Con la consolidación de Nicolás Maduro en el poder, se activa una nueva y peligrosa tendencia en América Latina: el afianzamiento de las dictaduras respaldadas por los imperios de China y Rusia, a las que se suma la incursión del crimen organizado en la
política.
Cuando Maduro advirtió que ganaría las elecciones “por las buenas o por las malas”, solo estaba asegurando el ambiente para el desenvolvimiento de los negocios tripartitas. Perder no era ninguna opción, aunque eso significara acudir al fraude electoral y a la represión, tal como sucedió.
Este “ménage á trois” entre imperios, dictaduras y el crimen organizado es una particularidad muy latinoamericana que no resulta fácil de entender, incluso para los politólogos, apegados a los marcos teóricos tradicionales.
Se trata de un triple mutualismo que aprovecha los mecanismos electorales de cada país, las ideologías justicieras y las justificaciones morales para desplazar a las viejas élites conservadoras, normalmente vinculadas con las líneas políticas provenientes de Washington.
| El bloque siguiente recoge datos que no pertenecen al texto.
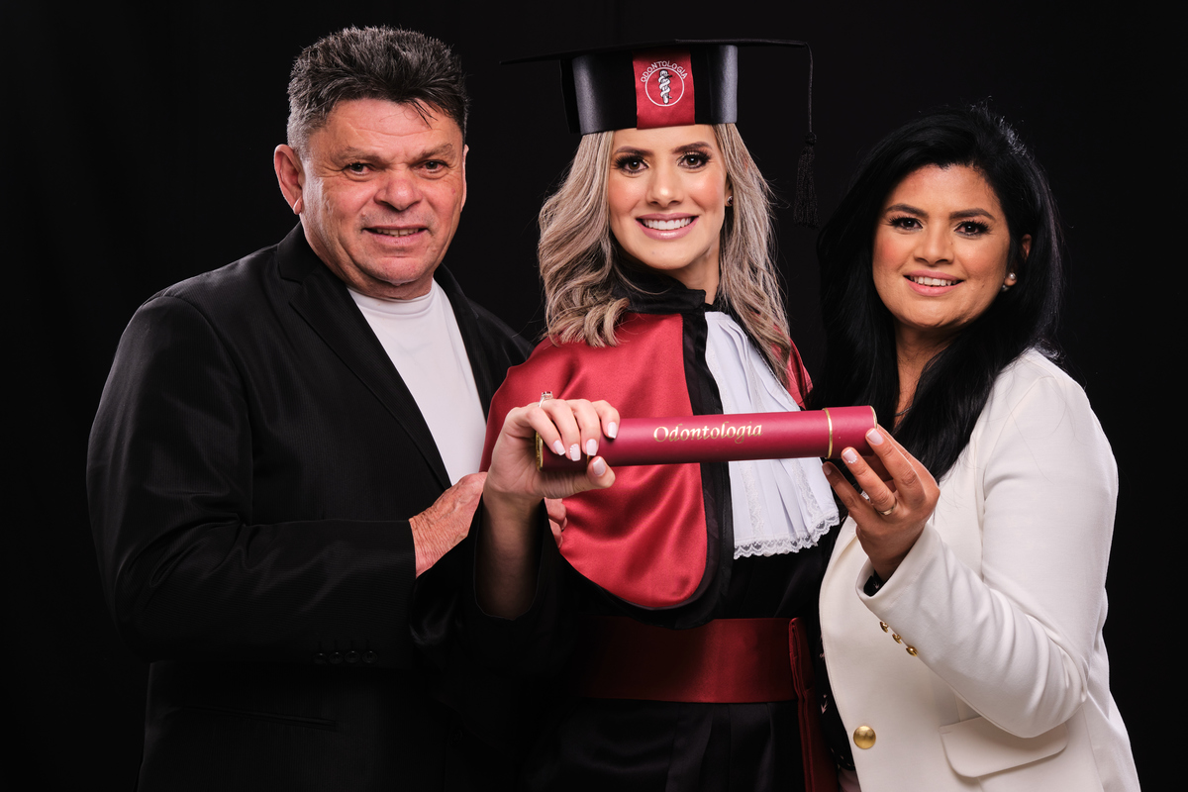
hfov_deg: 28.8
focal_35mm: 70
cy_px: 396
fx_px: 2310
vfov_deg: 19.5
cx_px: 594
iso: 200
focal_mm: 46.6
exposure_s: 1/125
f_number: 9
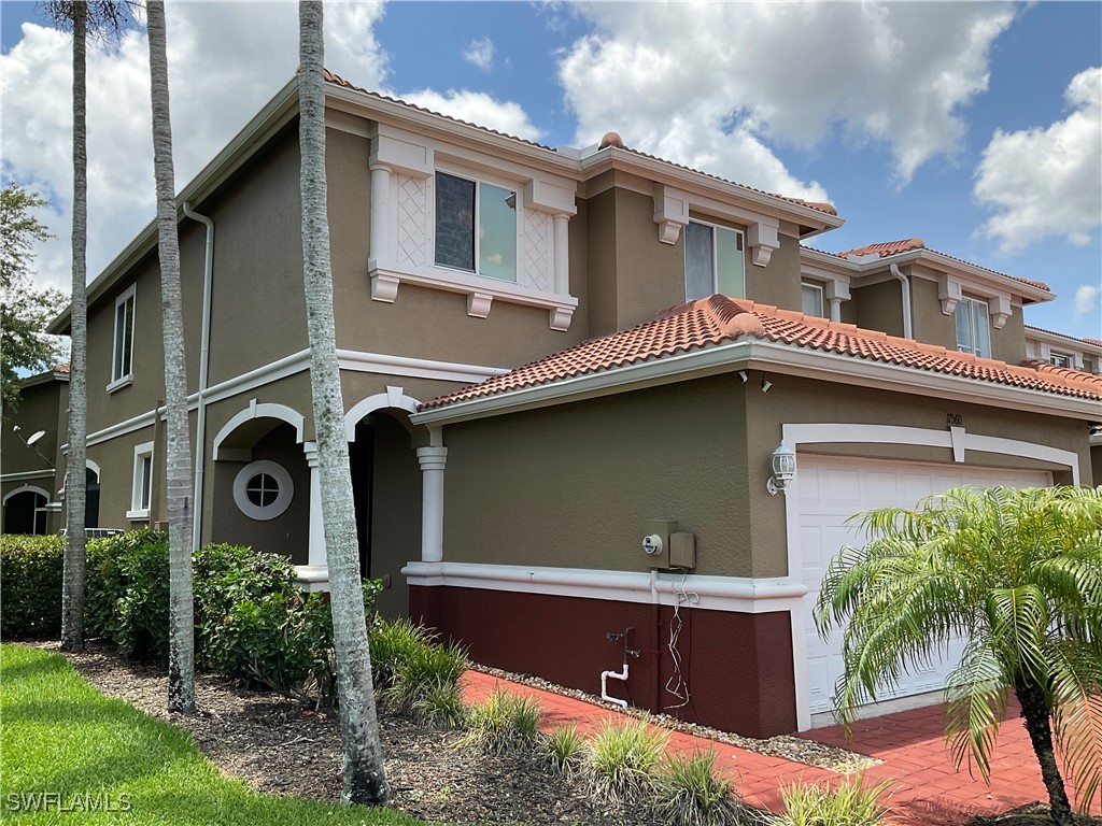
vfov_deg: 48.2
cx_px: 551
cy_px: 413
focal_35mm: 29
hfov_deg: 61.7
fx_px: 923
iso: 16
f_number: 1.8
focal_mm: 3
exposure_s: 1/1144
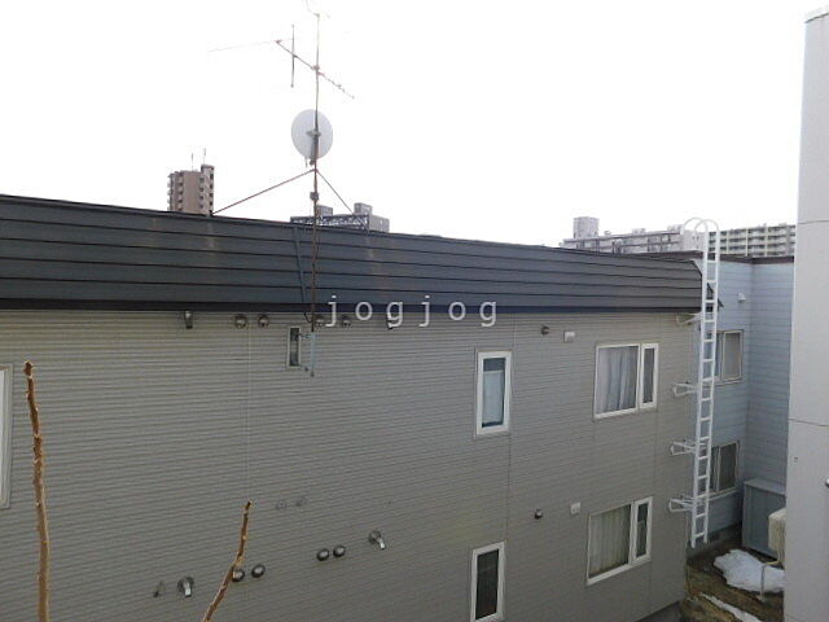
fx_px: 551
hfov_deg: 73.9
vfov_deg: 58.9
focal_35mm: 23
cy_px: 311
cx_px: 414
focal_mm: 4
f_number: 3
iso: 125
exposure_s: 1/640
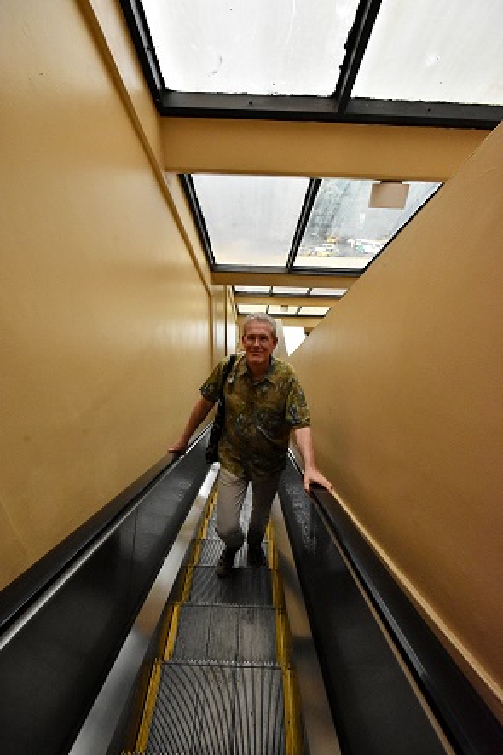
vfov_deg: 100.4
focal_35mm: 15
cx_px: 252
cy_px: 378
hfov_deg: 77.3
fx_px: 315
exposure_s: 1/250
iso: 2500
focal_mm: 10
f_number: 11
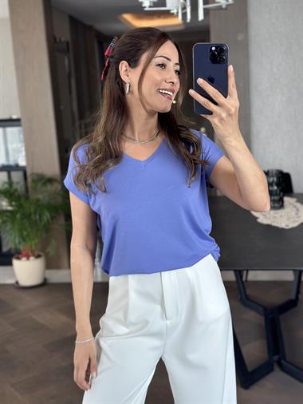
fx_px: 560
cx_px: 152
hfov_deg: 30.3
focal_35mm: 48
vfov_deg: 39.6
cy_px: 202
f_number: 1.78
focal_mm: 6.86
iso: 125
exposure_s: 1/150
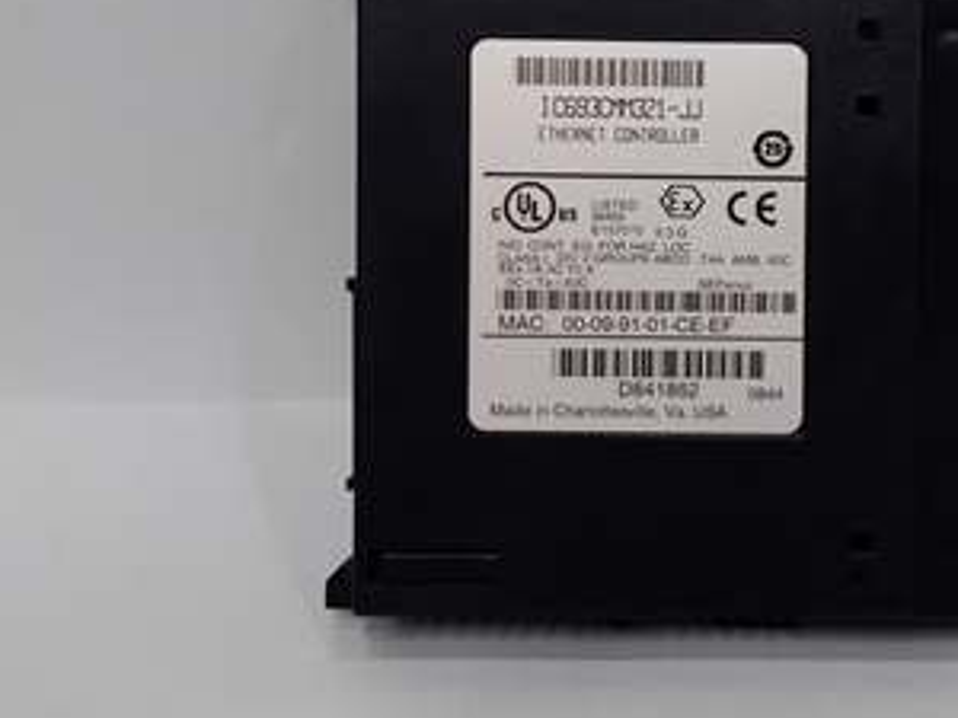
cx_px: 696
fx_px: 1494
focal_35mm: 54
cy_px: 236
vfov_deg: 26.9
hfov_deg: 34.9
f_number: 2
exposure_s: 1/33
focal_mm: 3.79
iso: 211
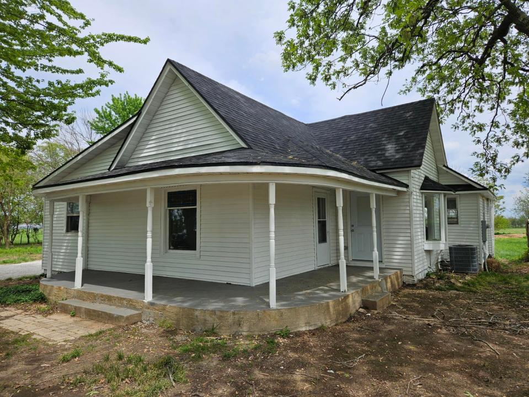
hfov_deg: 73.9
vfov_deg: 58.9
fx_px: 352
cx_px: 264
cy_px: 198
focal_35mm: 23
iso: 25
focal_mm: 5.4
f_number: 1.8
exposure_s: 1/1645
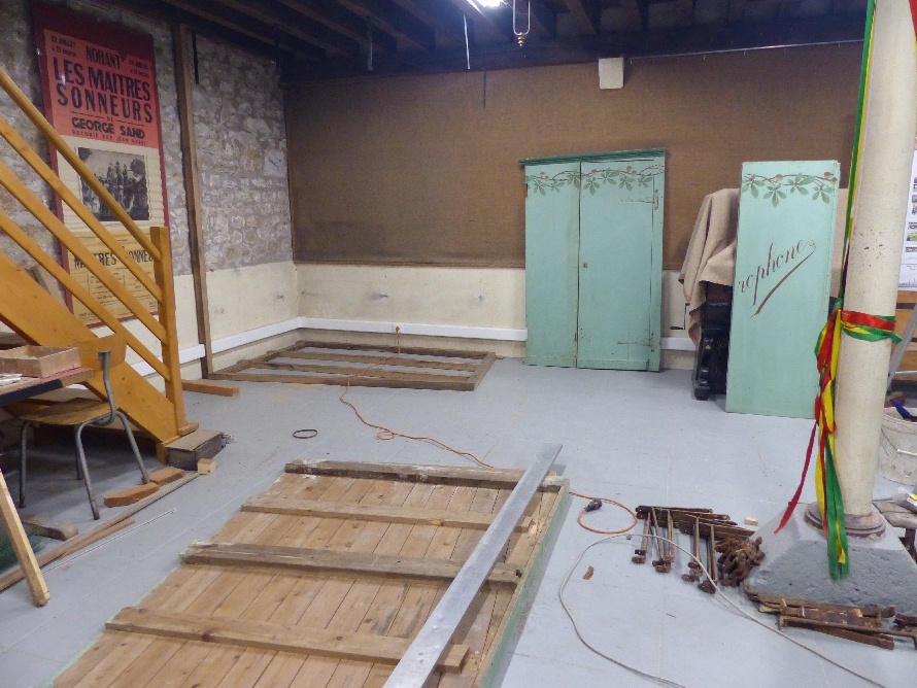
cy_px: 344
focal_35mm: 25
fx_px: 662
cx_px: 458
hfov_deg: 69.4
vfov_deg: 54.9
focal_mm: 4.5
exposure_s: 1/30
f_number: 2.8
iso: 400
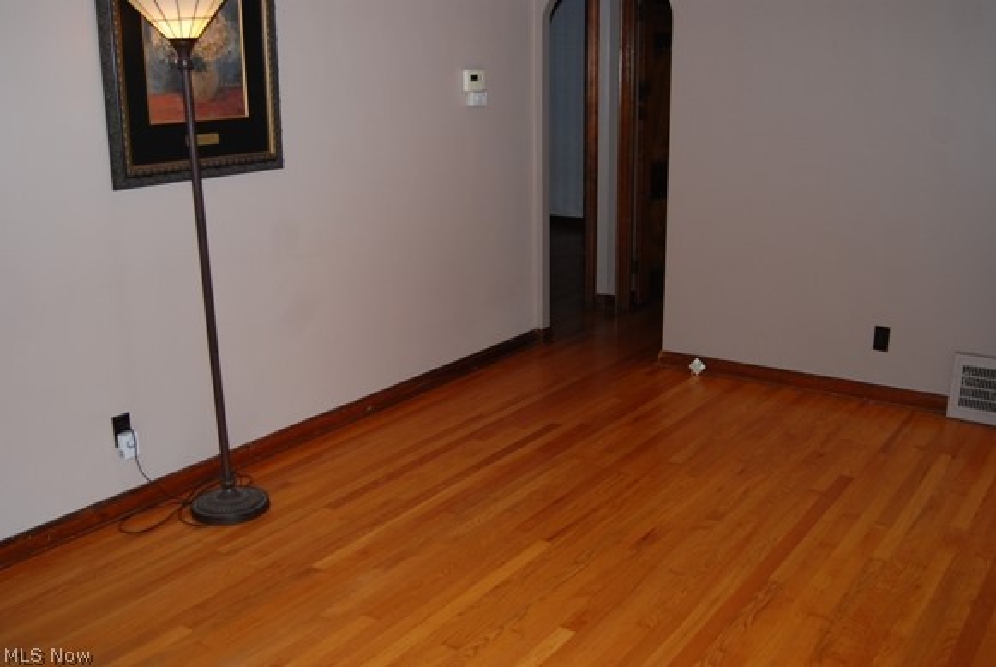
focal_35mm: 34
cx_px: 498
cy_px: 334
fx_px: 956
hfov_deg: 55.0
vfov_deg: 38.5
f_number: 3.8
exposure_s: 1/60
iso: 200
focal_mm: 23
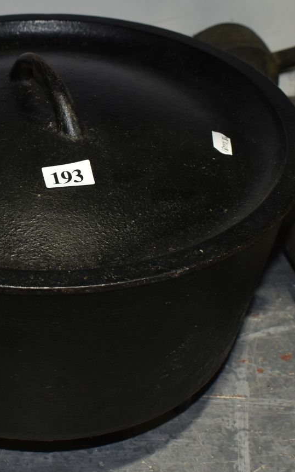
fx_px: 887
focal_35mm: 69
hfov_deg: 18.5
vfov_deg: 29.8
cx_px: 16
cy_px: 246
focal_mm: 26
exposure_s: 1/60
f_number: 8
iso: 800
El negocio es redondo: los imperios buscan relegar el poderío norteamericano sobre la región, liberar la presión poblacional en sus países y extraer los recursos a un costo de inversión bastante bajo.
Para ello es importante la seducción de funcionarios, políticos y líderes corruptos que fácilmente se deslumbran frente al fulgor del dinero y la promesa de la eternidad en el poder.
Así, el ascenso y permanencia de un régimen dictatorial garantiza que ese “joint venture” genere los réditos necesarios para cada uno de los socios.
Para ello hay que asegurar la sólida estabilidad del régimen, que solo es posible a partir de un financiamiento desmesurado; de ciertos ajustes constitucionales y de la forzosa conjunción de los poderes del Estado.
A lo anterior debemos sumar el control de las instituciones electorales para cumplir lo que Maduro ya sabía de antemano: el conteo amañado; la incongruencia de la contabilidad de las actas que no cuadran.
Desde luego que las protestas populares ya están calculadas en el tablero de comando, de modo que la represión se vuelve un mal necesario.
Sin los efluvios del miedo no hay poder que valga. Daniel Ortega lo sabe; Maduro lo sabe.
Sin el concurso de los militares –¿el cuarto socio? – el pataleo de los agraviados resulta estéril, hasta cierto grado.
Por primera vez, desde los tiempos del fascismo, las tiranías dictatoriales se afianzan bajo mecanismos complejos, sin que nada pueda frenar esa infección democrática que a punta de violencia reprime los derechos más fundamentales de los ciudadanos.
No existe fuerza internacional que pueda mediar entre la población defraudada y los abusos del régimen; la soberbia del autócrata se agiganta frente a las sanciones comerciales y a la tibiez de las Naciones Unidas.
Destronar a Maduro resulta en un imposible, no solo por la debilidad organizativa de la oposición, sino porque ignoramos los pactos entre las potencias involucradas, los intereses comerciales o la posibilidad de una repartición de los territorios, como sucedió en Yalta en 1945.
Salvo una cruzada a lo Gandhi o a lo Martin Luther King, las fuerzas opositoras tienen pocas opciones en esta fase avanzada de las dictaduras.
Frente a la imposibilidad, solo resta la resignación o el éxodo para los que no tienen cabida en el poder. O quedarse a pelear para ver qué pasa.